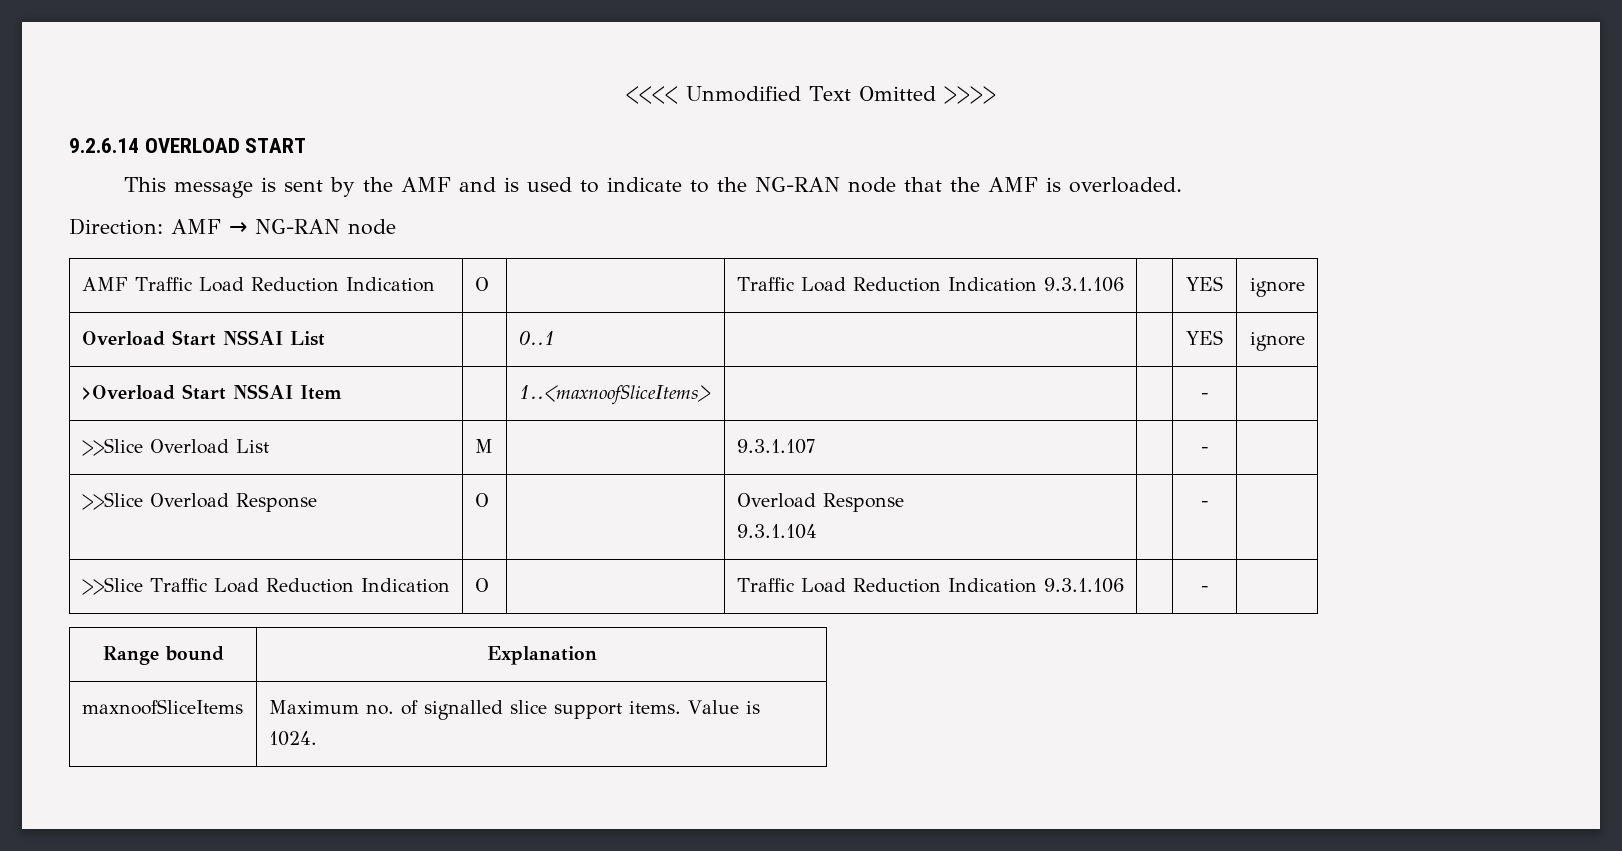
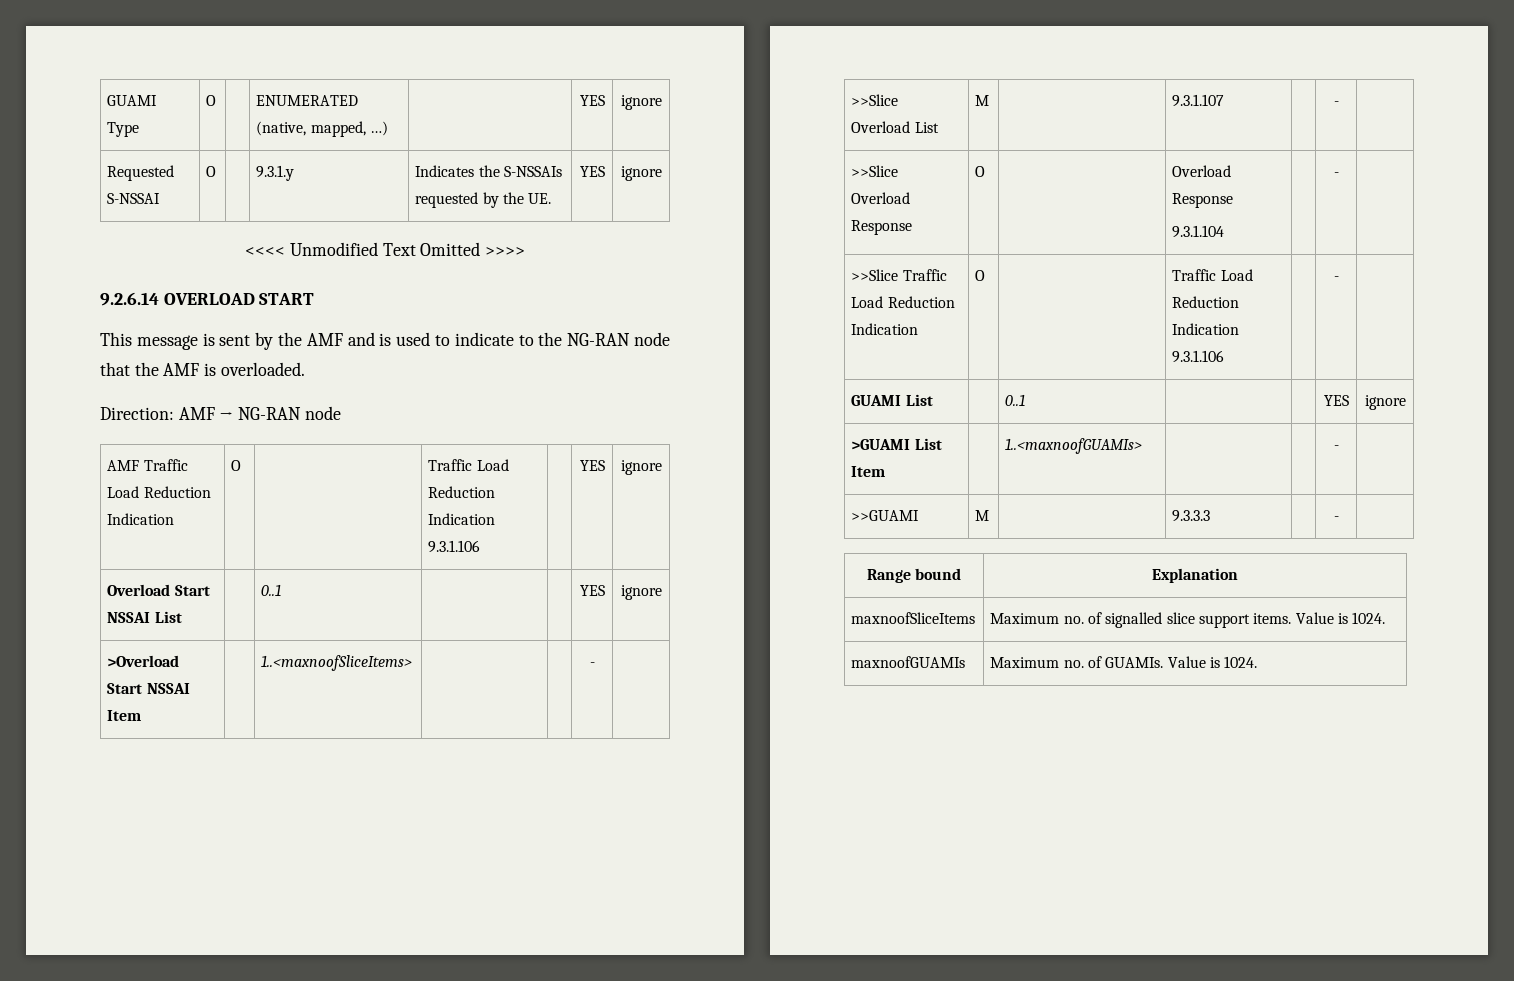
(626, 95) none -> [107,95,158,106] [107,122,140,137] [206,95,217,106] [256,95,359,106] [256,121,389,137] [579,95,605,106] [620,95,662,110] [107,165,175,181] [107,193,161,204] [206,166,217,177] [256,165,295,181] [415,165,563,177] [415,192,552,208] [579,166,605,177] [620,166,662,181] GUAMI Type | O | | ENUMERATED (native, mapped, …) | | YES | ignore // Requested S-NSSAI | O | | 9.3.1.y | Indicates the S-NSSAIs requested by the UE. | YES | ignore //
(1209, 589) none -> [851,394,933,406] [1005,394,1026,406] [1323,395,1349,406] [1364,395,1406,410] [851,438,942,450] [851,466,886,477] [1005,438,1143,454] [1333,445,1339,450] [851,510,920,521] [975,510,990,521] [1172,510,1211,522] [1333,516,1339,521] // GUAMI List | | 0..1 | | | YES | ignore // >GUAMI List Item | | 1..<maxnoofGUAMIs> | | | - | // >>GUAMI | M | | 9.3.3.3 | | - |
(317, 738) none -> [851,656,966,668] [990,656,1258,668] // maxnoofGUAMIs | Maximum no. of GUAMIs. Value is 1024.

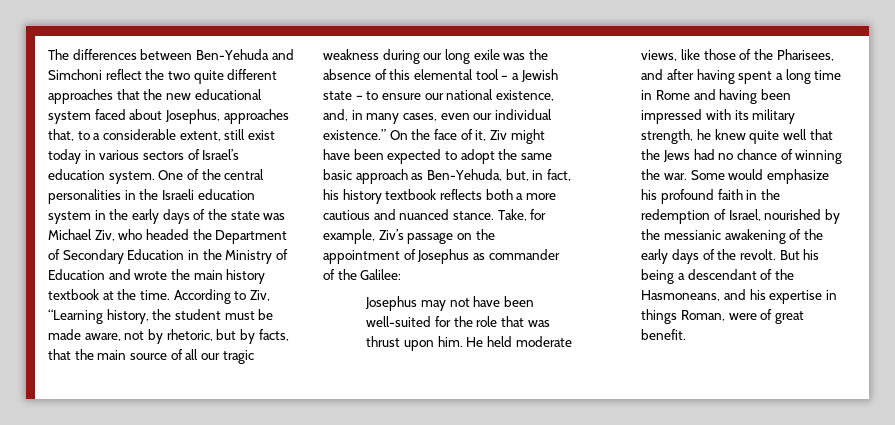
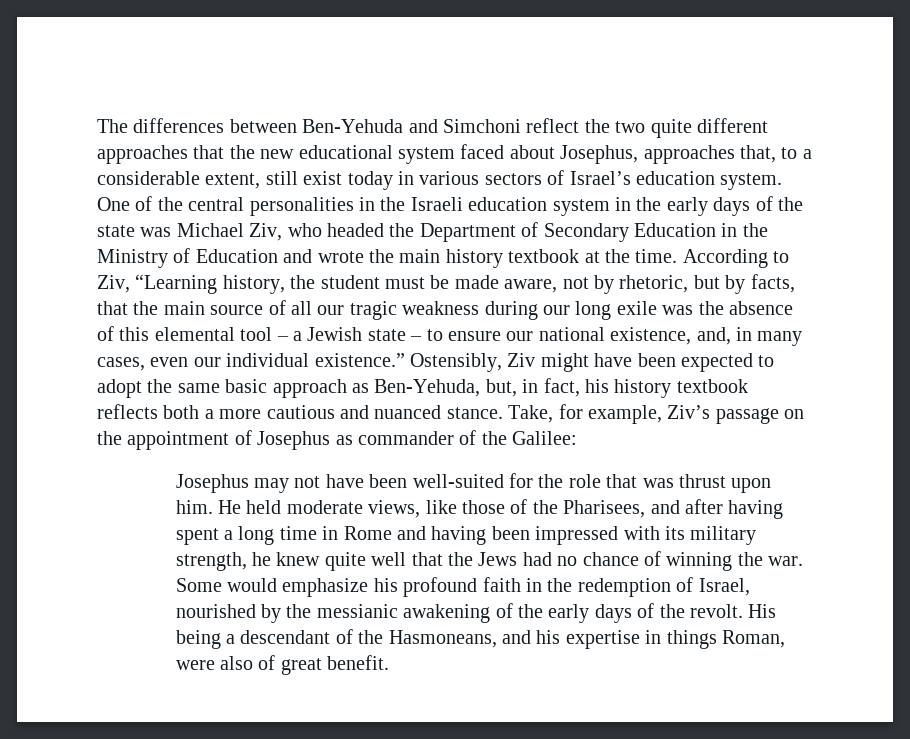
[389,129,487,141] On the face of it, -> [410,353,502,372] Ostensibly,
[779,249,820,260] But his -> [748,604,777,618] His
(757, 316) none -> [220,656,254,670] also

# # #

*Your instructions:* Every entry above is to be transcribed exactly, with all pictures left out.

*Written solution:*
(626, 95) none -> [107,95,158,106] [107,122,140,137] [206,95,217,106] [256,95,359,106] [256,121,389,137] [579,95,605,106] [620,95,662,110] [107,165,175,181] [107,193,161,204] [206,166,217,177] [256,165,295,181] [415,165,563,177] [415,192,552,208] [579,166,605,177] [620,166,662,181] GUAMI Type | O | | ENUMERATED (native, mapped, …) | | YES | ignore // Requested S-NSSAI | O | | 9.3.1.y | Indicates the S-NSSAIs requested by the UE. | YES | ignore //
(1209, 589) none -> [851,394,933,406] [1005,394,1026,406] [1323,395,1349,406] [1364,395,1406,410] [851,438,942,450] [851,466,886,477] [1005,438,1143,454] [1333,445,1339,450] [851,510,920,521] [975,510,990,521] [1172,510,1211,522] [1333,516,1339,521] // GUAMI List | | 0..1 | | | YES | ignore // >GUAMI List Item | | 1..<maxnoofGUAMIs> | | | - | // >>GUAMI | M | | 9.3.3.3 | | - |
(317, 738) none -> [851,656,966,668] [990,656,1258,668] // maxnoofGUAMIs | Maximum no. of GUAMIs. Value is 1024.

[389,129,487,141] On the face of it, -> [410,353,502,372] Ostensibly,
[779,249,820,260] But his -> [748,604,777,618] His
(757, 316) none -> [220,656,254,670] also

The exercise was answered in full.